ACTIVITY » Strip the pictures and reproduce the rest of the listing exactly.

PROVIDED DATA »
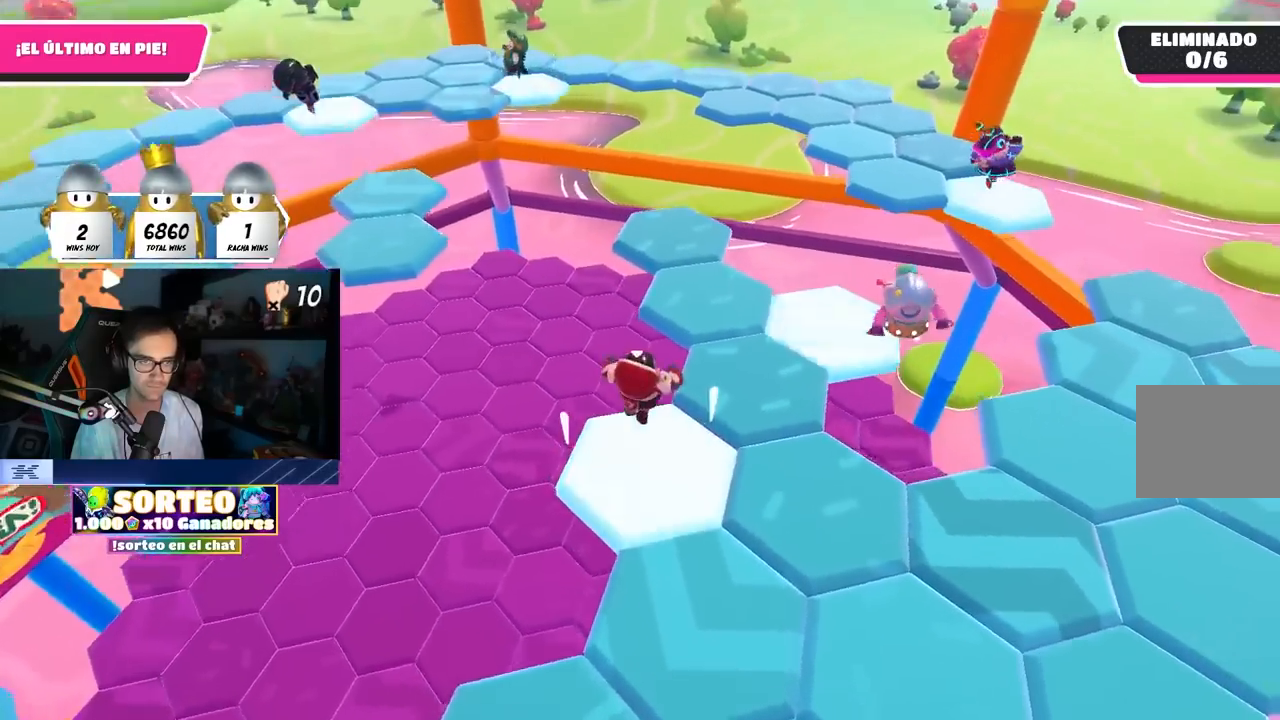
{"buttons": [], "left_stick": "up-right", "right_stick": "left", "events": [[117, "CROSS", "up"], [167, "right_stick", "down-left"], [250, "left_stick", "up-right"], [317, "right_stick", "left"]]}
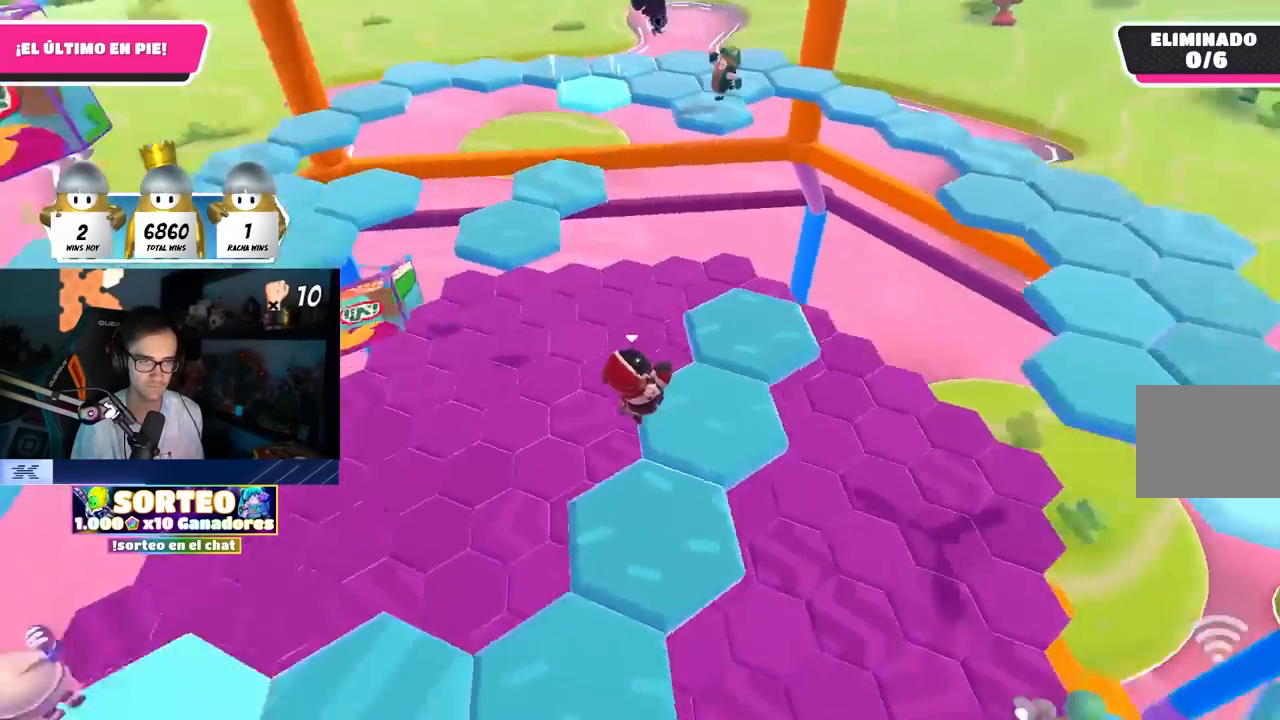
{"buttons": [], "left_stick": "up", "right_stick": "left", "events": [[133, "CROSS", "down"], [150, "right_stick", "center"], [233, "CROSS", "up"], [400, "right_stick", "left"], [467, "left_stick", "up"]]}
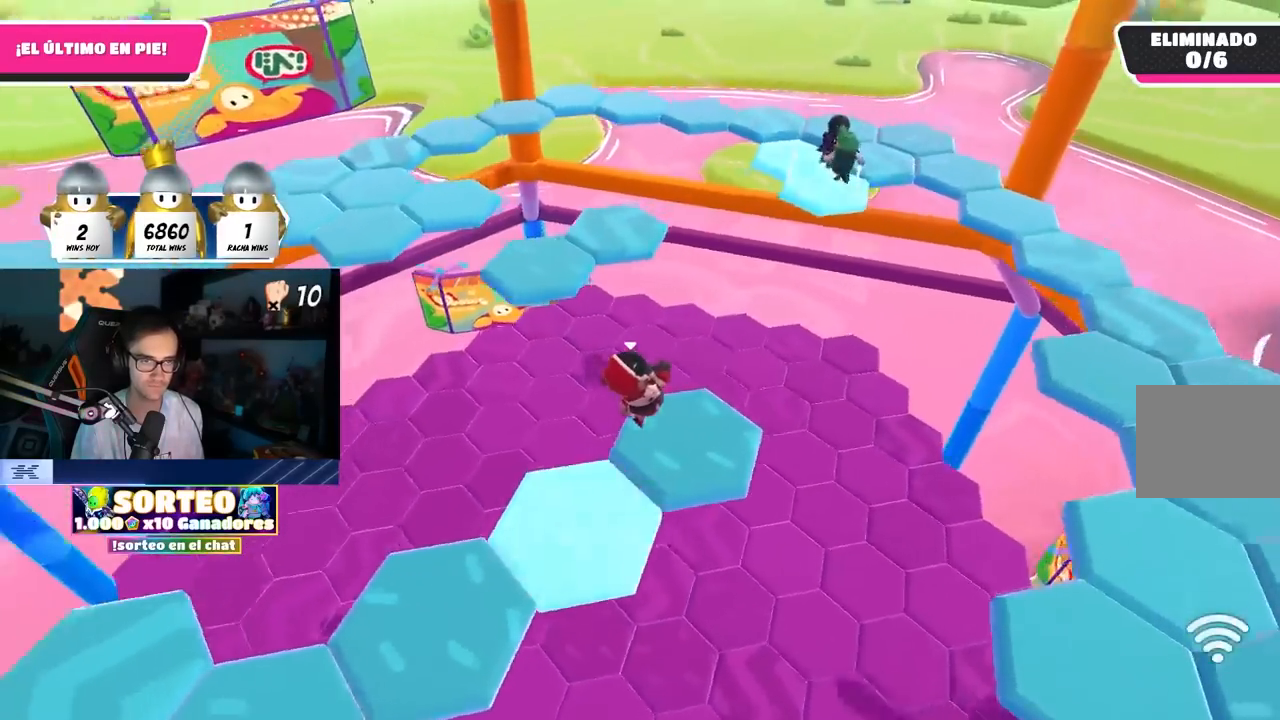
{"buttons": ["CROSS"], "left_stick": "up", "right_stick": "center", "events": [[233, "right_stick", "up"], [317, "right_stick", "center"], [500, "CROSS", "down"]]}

SOLVED EXERCISE »
{"buttons": [], "left_stick": "up-right", "right_stick": "left", "events": [[117, "CROSS", "up"], [167, "right_stick", "down-left"], [250, "left_stick", "up-right"], [317, "right_stick", "left"]]}
{"buttons": [], "left_stick": "up", "right_stick": "left", "events": [[133, "CROSS", "down"], [150, "right_stick", "center"], [233, "CROSS", "up"], [400, "right_stick", "left"], [467, "left_stick", "up"]]}
{"buttons": ["CROSS"], "left_stick": "up", "right_stick": "center", "events": [[233, "right_stick", "up"], [317, "right_stick", "center"], [500, "CROSS", "down"]]}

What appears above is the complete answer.